## Goal of the exercise
Everything from the line with "grey bowl [299,315,342,351]" to the end of the data should be restated word for word, and nothing before it.

## Records to use
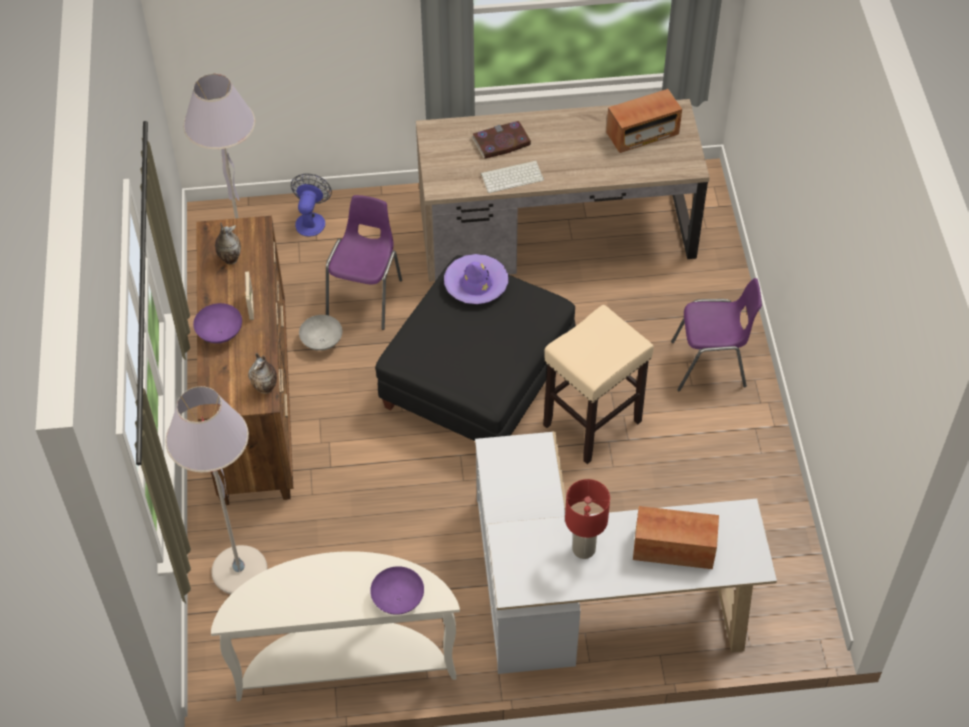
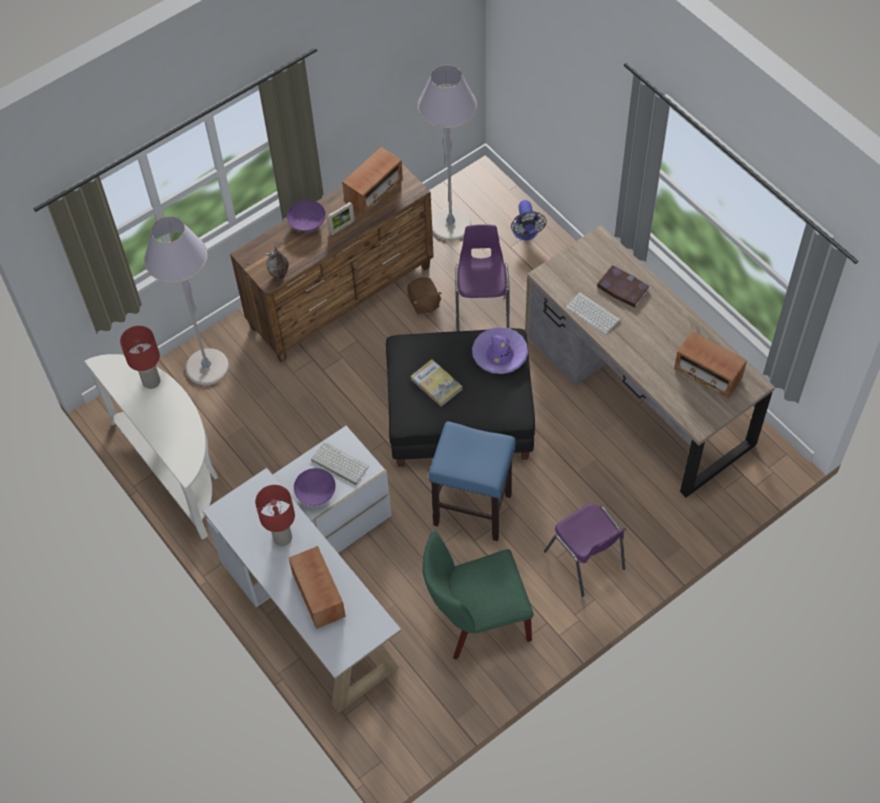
camera: 60 degrees right, 5 degrees up
vase [215,222,241,265] -> radio [342,147,403,215]
fan [291,174,332,237] -> fan turned 105 degrees clockwise [511,200,547,240]
grey bowl [299,315,342,351] -> brown plush toy [407,277,442,314]
purple chair [326,195,402,330] -> purple chair turned 75 degrees counterclockwise [455,224,509,331]
purple bowl [370,566,424,615] -> purple bowl moved to [294,468,336,506]
beige stool [543,305,654,464] -> blue stool [428,422,516,541]
none -> red table lamp [120,326,160,389]
none -> keyboard [311,443,369,485]
none -> book [411,359,463,407]
none -> green chair [422,530,534,660]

## Response to the exercise
grey bowl [299,315,342,351] -> brown plush toy [407,277,442,314]
purple chair [326,195,402,330] -> purple chair turned 75 degrees counterclockwise [455,224,509,331]
purple bowl [370,566,424,615] -> purple bowl moved to [294,468,336,506]
beige stool [543,305,654,464] -> blue stool [428,422,516,541]
none -> red table lamp [120,326,160,389]
none -> keyboard [311,443,369,485]
none -> book [411,359,463,407]
none -> green chair [422,530,534,660]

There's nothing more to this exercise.